Johnson et al. evaluated OAB medication usage in 2,527 patients in the United States who were prescribed either mirabegron (21%) or an antimuscarinic drug (79%) [29]. Among them, 1,032 used antimuscarinic drugs (median age: 81 years, 62% female) and 516 used mirabegron (median age: 82 years, 64% female). Antimuscarinic drug users had lower compliance (33.8% vs. 39.1%) and a shorter duration of use (90 days vs. 103 days). The study also indicated higher healthcare costs for frail OAB patients compared to the general OAB population.
The relevance of our findings extends beyond genitourinary symptoms and frailty. Sarcopenia has emerged as a significant concern in developed countries, given the impact of aging populations. Building upon the revised European consensus on the definition and diagnosis of sarcopenia [30], our study provides novel insights into the multifaceted benefits of NYT, including its potential to improve genitourinary symptoms associated with frailty, thus addressing important issues related to aging, polypharmacy, and quality of life.
Our study has some limitations. First, there was no placebo control group in this study, and although the NYT and no-NYT groups were significantly different after PS matching, a randomized controlled trial is necessary to provide more accurate results. Second, it is important to note that while the FRAIL questionnaire has been translated into Japanese and is widely used, there is currently no published literature validating the Japanese version. This lack of validation may introduce some uncertainty in the interpretation of the frailty assessment. Additionally, it is important to acknowledge that Kampo medicine is routinely practiced in Japan, and patients may have varying attitudes and impressions towards it, potentially introducing a bias. In our study, patients who had a favorable impression of Kampo medicine were administered NYT with PFMT, while those who did not have a positive impression underwent PFMT without NYT administration.
Conclusions
In this study of frail and pre-frail patients, urinary and genital symptoms were observed. The study investigated the use of NYT, which is commonly used in Japan for frailty treatment. The NYT group showed improved frailty scores, suggesting potential for enhanced activity levels. Additionally, improvements in OABSS, ICIQ-SF, VHIS, and vulvodynia swab test were seen in the NYT group, indicating potential relief of urinary and genital symptoms. Furthermore, the NYT group had fewer antimuscarinic drug users. These findings suggest the potential of NYT in addressing urinary system issues.

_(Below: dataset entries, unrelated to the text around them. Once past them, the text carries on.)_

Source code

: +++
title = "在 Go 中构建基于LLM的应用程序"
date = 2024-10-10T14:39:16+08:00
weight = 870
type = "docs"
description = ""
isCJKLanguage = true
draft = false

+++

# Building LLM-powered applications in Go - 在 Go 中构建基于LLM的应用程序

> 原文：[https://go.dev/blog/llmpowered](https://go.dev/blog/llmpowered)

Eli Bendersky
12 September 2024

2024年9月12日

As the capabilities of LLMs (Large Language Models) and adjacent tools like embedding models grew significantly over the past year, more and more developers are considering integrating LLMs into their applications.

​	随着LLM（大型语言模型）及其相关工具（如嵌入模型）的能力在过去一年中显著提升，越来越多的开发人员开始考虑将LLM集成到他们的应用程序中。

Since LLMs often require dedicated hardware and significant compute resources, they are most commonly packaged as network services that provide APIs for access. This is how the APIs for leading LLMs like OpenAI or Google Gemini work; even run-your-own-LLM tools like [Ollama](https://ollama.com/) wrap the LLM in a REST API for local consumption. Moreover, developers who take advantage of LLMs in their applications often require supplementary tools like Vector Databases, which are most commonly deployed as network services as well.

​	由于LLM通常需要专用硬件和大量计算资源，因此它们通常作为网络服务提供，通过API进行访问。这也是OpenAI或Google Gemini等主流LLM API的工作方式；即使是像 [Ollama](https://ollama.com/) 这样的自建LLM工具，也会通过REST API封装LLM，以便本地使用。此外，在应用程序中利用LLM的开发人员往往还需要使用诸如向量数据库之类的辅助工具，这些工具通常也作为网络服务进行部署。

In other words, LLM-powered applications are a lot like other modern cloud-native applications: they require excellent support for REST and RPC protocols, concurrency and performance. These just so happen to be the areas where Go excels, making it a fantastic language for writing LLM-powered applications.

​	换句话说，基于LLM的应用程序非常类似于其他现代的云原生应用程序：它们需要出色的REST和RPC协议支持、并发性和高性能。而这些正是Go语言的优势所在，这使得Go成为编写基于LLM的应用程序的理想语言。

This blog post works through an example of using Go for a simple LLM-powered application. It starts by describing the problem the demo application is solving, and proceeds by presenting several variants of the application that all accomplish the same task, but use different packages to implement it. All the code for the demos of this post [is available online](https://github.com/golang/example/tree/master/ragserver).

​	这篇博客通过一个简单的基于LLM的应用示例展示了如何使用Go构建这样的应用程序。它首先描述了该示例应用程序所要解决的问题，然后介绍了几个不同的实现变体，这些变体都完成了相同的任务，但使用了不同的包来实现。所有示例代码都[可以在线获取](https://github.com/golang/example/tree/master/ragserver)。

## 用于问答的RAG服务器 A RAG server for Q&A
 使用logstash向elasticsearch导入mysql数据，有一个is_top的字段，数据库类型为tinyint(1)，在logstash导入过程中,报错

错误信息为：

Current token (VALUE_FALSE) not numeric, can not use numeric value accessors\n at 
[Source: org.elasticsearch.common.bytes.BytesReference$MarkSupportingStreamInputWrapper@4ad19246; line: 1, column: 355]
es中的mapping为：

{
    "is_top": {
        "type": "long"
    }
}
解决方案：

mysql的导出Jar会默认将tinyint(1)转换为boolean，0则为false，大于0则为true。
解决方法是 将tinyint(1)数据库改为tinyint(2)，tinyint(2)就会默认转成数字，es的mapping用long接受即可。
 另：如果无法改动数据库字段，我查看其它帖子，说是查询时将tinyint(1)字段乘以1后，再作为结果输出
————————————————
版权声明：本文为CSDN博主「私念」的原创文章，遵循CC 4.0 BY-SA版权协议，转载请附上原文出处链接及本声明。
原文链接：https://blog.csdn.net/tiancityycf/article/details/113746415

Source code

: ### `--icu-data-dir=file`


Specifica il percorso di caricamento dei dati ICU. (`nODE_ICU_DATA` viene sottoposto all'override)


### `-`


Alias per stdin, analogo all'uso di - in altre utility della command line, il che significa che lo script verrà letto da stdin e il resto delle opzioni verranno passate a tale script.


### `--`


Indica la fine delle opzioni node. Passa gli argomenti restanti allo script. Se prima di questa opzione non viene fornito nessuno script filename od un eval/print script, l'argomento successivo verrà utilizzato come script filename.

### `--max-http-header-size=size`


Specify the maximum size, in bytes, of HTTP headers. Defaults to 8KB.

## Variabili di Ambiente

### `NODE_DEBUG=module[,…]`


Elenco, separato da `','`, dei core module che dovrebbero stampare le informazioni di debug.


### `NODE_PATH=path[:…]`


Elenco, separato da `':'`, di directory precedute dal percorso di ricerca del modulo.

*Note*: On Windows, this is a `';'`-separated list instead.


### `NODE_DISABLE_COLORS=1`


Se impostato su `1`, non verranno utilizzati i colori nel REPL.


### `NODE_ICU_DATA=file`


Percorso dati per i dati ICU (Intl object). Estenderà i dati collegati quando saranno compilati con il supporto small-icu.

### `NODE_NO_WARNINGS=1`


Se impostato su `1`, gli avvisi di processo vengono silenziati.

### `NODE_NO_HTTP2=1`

To strengthen the evidence, a more rigorous placebo-controlled trial design, objective outcome measures, studying biological mechanisms, longer follow-up, and replication in more diverse populations would be beneficial.
Acknowledgments
We would like to thank Editage for English language editing. Moreover, we are grateful to Mrs. Karen Okui for providing relevant support for this work.
The authors have declared that no competing interests exist.
Human Ethics
Consent was obtained or waived by all participants in this study. Ethical Review Board of the Kanagawa Association of Medical and Dental Practitioners issued approval 22-001. This study was conducted in accordance with the 1975 Declaration of Helsinki and its 1983 revision. The opt-out was posted online (https://unicorn-study.net/lab/) for women to contact us via email or phone. The study was registered at the University Hospital Medical Information Network Clinical Trials Registry (UMIN-CTR) clinical study number: R000057695. The datasets generated during and/or analyzed during the current study are available in the Harvard Dataverse repository, available at https://doi.org/10.7910/DVN/1U03VR
Animal Ethics
Animal subjects: All authors have confirmed that this study did not involve animal subjects or tissue.